Cover der Serie „Schlosshauptmann“, Folge 1 „Der Fall Schlosshauptmann“ – grüne Magnum im kühlen Schlossgang mit Satinband

Es roch nach feuchtem Stein und Pfefferl im Keller, als ich kurz nach halb neun (20:35) die letzte Kontrolle machte. In einer Mauernische stand sie wie eine kleine Trophäe: die Magnum „Schlosshauptmann – weiße Cuvée mit Schwerpunkt Grüner Veltliner“. Um 21:00 wollten wir sie beim Schlosshauptmann-Abend öffnen, ein kleines Ereignis für Stammgäste, Winzer und Neugierige. Ich löschte das Licht, schloss ab, steckte den Schlüssel ein – und hörte oben im Hof schon die ersten Schritte und Stimmen.

Um 20:47 war die Flasche weg.

Kein Glas, kein Deckel, kein abgerissener Sicherungsring. Nur ein dünner heller Staubabdruck, wo die Magnum gestanden hatte, und ein zerknicktes Satinband mit dem Aufdruck: „Tradition. Qualität. Leidenschaft.“ Ich stand da wie ein Depp, das Band in der Hand, und dachte: Das wird ein Abend.

„Rainer, alles gut?“ Lukas, der Winzer, schaute um die Ecke. Sein Blick wanderte vom leeren Podest zu mir. „Sag mir nicht…“

„Sie ist weg.“

Fünf Leute waren beim Aufbau unten gewesen: Lukas; Nino, mein Lehrling; Frau M., die Bloggerin, die später live streamen wollte; der Hausmeister Sepp; und ich. Schlüssel hatte nur ich. Zumindest glaubte ich das.

Ich rief Inspektor Pröll aus dem Posten.
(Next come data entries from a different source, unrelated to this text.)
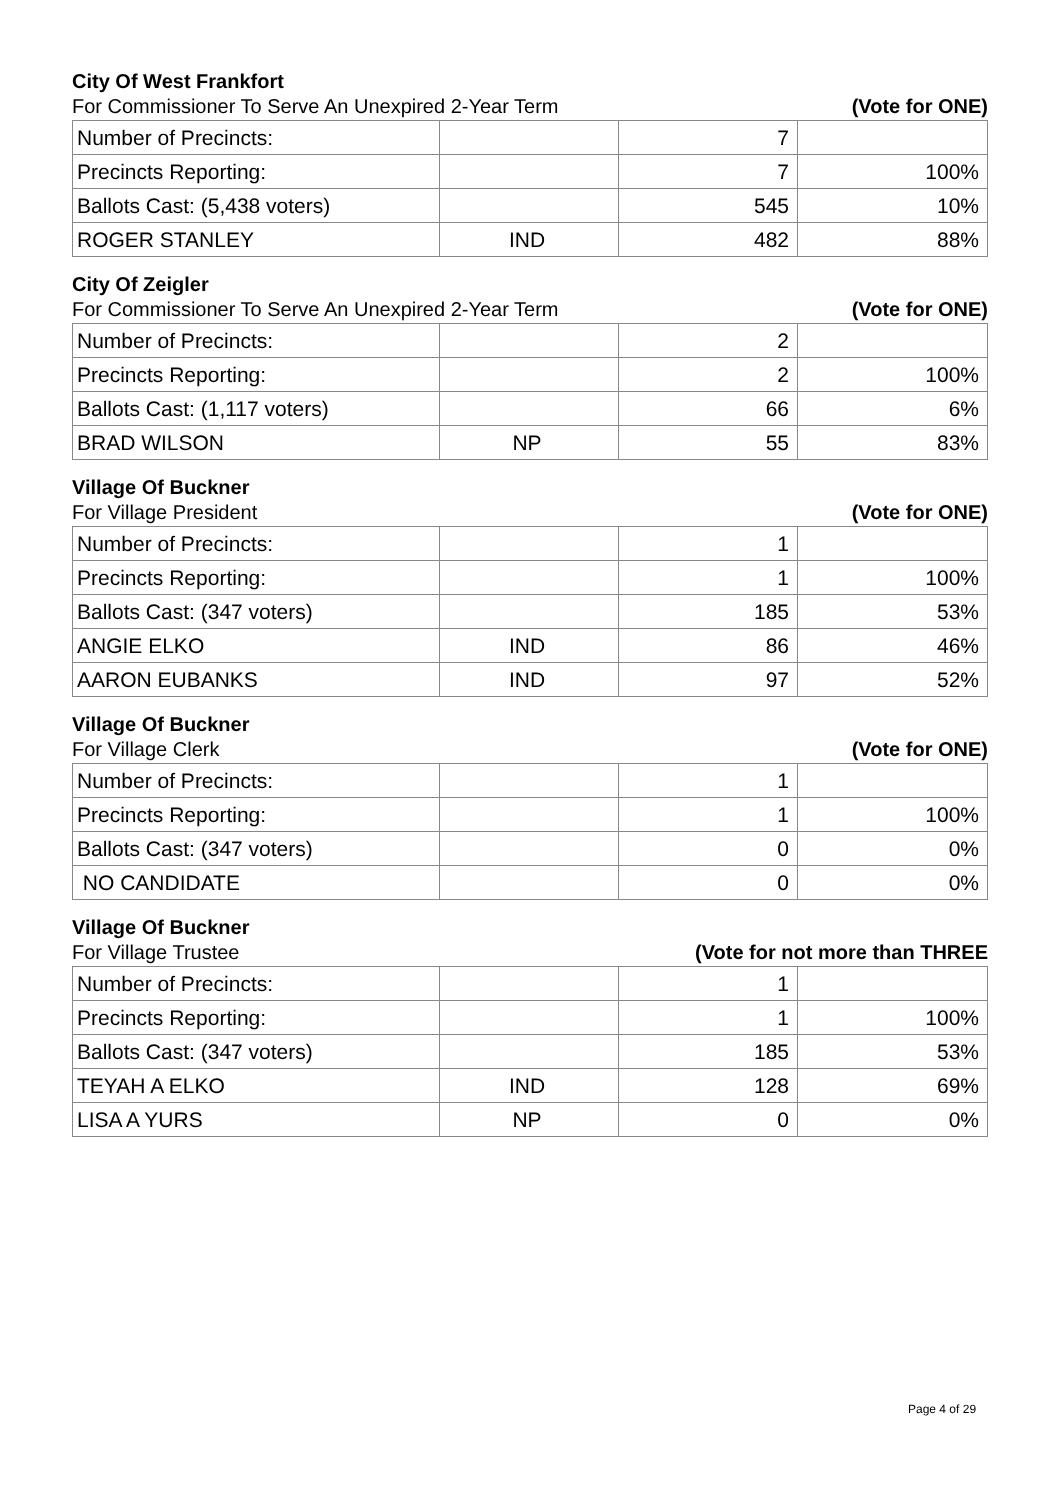City Of West Frankfort
For Commissioner To Serve An Unexpired 2-Year Term (Vote for ONE)
| Number of Precincts: | | 7 | |
| Precincts Reporting: | | 7 | 100% |
| Ballots Cast: (5,438 voters) | | 545 | 10% |
| ROGER STANLEY | IND | 482 | 88% |
City Of Zeigler
For Commissioner To Serve An Unexpired 2-Year Term (Vote for ONE)
| Number of Precincts: | | 2 | |
| Precincts Reporting: | | 2 | 100% |
| Ballots Cast: (1,117 voters) | | 66 | 6% |
| BRAD WILSON | NP | 55 | 83% |
Village Of Buckner
For Village President (Vote for ONE)
| Number of Precincts: | | 1 | |
| Precincts Reporting: | | 1 | 100% |
| Ballots Cast: (347 voters) | | 185 | 53% |
| ANGIE ELKO | IND | 86 | 46% |
| AARON EUBANKS | IND | 97 | 52% |
Village Of Buckner
For Village Clerk (Vote for ONE)
| Number of Precincts: | | 1 | |
| Precincts Reporting: | | 1 | 100% |
| Ballots Cast: (347 voters) | | 0 | 0% |
| NO CANDIDATE | | 0 | 0% |
Village Of Buckner
For Village Trustee (Vote for not more than THREE
| Number of Precincts: | | 1 | |
| Precincts Reporting: | | 1 | 100% |
| Ballots Cast: (347 voters) | | 185 | 53% |
| TEYAH A ELKO | IND | 128 | 69% |
| LISA A YURS | NP | 0 | 0% |
Page 4 of 29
Er kam ohne Blaulicht, aber mit einem Notizblock, der schon bessere Zeiten gesehen hatte. „Ein kleiner Kriminalfall“, murmelte er fast zufrieden und kniete sich an die Nische. „Wer hat hier Staub gewischt?“

„Niemand. Das ist Naturpatina“, sagte ich.

„Hübsche Patina. Was ist das?“ Er zeigte auf feine, matte Schlieren am Boden.

„Kreide vom Kellergang. Wenn man mit dem Hubwagen fährt, schleift’s weiße Spuren.“

„Und die führen…?“ Pröll folgte den Schlieren mit dem Blick. Sie liefen aus der Nische, über den Gang, bis zur Abzweigung zum alten Presshaus – und verloren sich dort in ein Gewirr aus Fußabdrücken und Schatten.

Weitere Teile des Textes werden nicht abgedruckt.